■ Exercise ■
Copy out, word for word, everything in the items below from the line containing "common name: Garlic mustard" down to the line containing "scientific name: Vespa crabro", with both of those lines included.

■ Source data ■
....
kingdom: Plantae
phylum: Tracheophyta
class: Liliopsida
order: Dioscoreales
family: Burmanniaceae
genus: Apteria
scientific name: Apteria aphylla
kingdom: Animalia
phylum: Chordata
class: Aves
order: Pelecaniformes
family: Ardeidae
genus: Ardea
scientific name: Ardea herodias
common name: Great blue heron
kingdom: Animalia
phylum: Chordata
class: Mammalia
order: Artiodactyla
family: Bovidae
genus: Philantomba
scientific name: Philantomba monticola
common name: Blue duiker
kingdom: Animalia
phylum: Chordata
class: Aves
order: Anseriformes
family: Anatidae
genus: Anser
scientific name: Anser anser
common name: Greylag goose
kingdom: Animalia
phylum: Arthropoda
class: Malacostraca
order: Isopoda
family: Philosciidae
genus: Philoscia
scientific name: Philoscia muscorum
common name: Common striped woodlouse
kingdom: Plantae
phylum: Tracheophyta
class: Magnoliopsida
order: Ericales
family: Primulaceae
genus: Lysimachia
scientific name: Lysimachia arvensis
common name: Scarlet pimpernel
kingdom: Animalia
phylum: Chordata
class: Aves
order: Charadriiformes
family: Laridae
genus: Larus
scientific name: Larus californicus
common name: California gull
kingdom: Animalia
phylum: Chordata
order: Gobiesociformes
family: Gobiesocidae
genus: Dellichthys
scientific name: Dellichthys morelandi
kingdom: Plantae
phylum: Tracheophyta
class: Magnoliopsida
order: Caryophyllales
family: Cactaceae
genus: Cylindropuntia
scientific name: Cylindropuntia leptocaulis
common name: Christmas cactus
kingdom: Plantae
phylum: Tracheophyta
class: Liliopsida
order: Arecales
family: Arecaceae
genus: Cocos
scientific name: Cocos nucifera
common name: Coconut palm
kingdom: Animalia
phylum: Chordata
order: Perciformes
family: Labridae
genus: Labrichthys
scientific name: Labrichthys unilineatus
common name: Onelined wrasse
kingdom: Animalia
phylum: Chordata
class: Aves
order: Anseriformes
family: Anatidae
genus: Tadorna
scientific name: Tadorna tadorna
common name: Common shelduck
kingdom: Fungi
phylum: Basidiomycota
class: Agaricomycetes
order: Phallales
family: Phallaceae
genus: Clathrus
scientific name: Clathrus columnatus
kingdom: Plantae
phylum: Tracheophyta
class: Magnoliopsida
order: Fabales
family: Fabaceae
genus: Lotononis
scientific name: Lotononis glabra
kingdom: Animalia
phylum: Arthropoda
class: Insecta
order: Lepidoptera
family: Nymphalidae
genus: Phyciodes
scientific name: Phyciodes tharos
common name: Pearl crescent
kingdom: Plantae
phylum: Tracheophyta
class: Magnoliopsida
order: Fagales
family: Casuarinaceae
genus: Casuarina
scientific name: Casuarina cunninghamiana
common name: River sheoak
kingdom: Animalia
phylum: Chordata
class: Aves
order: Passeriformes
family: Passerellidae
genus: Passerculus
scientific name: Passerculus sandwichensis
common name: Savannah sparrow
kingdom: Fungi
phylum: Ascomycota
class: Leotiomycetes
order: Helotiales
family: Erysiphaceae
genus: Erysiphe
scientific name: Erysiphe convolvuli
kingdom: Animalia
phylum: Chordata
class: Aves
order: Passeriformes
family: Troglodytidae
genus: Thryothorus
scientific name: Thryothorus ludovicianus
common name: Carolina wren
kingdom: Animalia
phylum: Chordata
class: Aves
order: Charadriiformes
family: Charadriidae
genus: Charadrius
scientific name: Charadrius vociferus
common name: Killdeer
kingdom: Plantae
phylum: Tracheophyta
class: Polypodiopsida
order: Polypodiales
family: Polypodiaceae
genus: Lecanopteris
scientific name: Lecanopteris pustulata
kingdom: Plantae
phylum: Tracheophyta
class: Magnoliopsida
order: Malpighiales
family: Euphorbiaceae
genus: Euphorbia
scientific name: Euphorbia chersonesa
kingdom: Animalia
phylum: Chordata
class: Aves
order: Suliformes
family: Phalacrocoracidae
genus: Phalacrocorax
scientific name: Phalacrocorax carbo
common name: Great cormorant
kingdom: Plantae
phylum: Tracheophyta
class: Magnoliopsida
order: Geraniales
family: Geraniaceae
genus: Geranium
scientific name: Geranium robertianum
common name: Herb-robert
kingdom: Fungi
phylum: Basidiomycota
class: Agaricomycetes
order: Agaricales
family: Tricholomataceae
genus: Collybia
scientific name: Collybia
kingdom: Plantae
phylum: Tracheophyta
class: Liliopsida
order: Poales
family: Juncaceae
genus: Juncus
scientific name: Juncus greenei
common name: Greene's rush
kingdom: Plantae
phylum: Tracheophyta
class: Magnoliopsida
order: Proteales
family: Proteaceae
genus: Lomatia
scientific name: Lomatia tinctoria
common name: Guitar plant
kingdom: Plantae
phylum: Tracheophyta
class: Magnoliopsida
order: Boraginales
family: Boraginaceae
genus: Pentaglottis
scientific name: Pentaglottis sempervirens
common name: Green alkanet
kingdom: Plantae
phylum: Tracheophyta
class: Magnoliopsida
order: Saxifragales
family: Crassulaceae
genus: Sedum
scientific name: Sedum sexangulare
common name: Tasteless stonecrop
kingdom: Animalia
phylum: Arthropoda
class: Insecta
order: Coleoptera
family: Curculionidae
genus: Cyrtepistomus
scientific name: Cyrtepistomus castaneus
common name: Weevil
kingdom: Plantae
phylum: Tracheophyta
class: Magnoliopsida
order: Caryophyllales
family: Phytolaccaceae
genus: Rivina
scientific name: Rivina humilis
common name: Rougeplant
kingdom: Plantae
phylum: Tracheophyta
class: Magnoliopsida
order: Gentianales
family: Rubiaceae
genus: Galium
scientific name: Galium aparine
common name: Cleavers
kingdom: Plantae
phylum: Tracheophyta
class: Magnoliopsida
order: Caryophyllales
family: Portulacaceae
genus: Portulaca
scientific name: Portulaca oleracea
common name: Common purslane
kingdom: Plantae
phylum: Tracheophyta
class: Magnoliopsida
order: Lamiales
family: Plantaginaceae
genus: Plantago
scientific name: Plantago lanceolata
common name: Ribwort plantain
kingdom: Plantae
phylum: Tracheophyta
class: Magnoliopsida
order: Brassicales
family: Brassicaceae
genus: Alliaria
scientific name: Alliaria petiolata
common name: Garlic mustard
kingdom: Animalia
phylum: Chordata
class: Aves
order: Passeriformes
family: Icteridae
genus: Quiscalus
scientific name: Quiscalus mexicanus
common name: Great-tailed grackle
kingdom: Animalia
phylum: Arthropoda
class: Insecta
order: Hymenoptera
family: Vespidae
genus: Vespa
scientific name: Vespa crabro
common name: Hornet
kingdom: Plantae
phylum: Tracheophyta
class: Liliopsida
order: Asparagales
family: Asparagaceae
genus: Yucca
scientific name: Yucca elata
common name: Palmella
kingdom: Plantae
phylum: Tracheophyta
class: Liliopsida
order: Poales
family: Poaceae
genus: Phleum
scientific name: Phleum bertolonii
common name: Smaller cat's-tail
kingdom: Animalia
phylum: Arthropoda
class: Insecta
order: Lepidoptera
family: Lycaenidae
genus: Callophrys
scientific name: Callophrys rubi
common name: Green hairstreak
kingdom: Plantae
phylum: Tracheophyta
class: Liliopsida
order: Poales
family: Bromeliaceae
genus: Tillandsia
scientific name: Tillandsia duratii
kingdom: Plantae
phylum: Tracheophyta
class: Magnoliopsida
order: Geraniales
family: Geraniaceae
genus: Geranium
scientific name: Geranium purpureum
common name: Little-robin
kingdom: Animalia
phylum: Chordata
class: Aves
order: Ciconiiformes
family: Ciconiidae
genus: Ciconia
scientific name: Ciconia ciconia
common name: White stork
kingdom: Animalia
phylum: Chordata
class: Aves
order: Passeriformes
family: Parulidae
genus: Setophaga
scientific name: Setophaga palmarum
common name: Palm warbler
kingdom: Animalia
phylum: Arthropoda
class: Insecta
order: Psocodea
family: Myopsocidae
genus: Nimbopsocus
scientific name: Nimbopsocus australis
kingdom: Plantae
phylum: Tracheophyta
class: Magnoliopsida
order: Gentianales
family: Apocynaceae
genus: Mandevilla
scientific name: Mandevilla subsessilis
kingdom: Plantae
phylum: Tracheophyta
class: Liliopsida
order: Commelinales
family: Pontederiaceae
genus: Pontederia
....
■ Answer to this task ■
common name: Garlic mustard
kingdom: Animalia
phylum: Chordata
class: Aves
order: Passeriformes
family: Icteridae
genus: Quiscalus
scientific name: Quiscalus mexicanus
common name: Great-tailed grackle
kingdom: Animalia
phylum: Arthropoda
class: Insecta
order: Hymenoptera
family: Vespidae
genus: Vespa
scientific name: Vespa crabro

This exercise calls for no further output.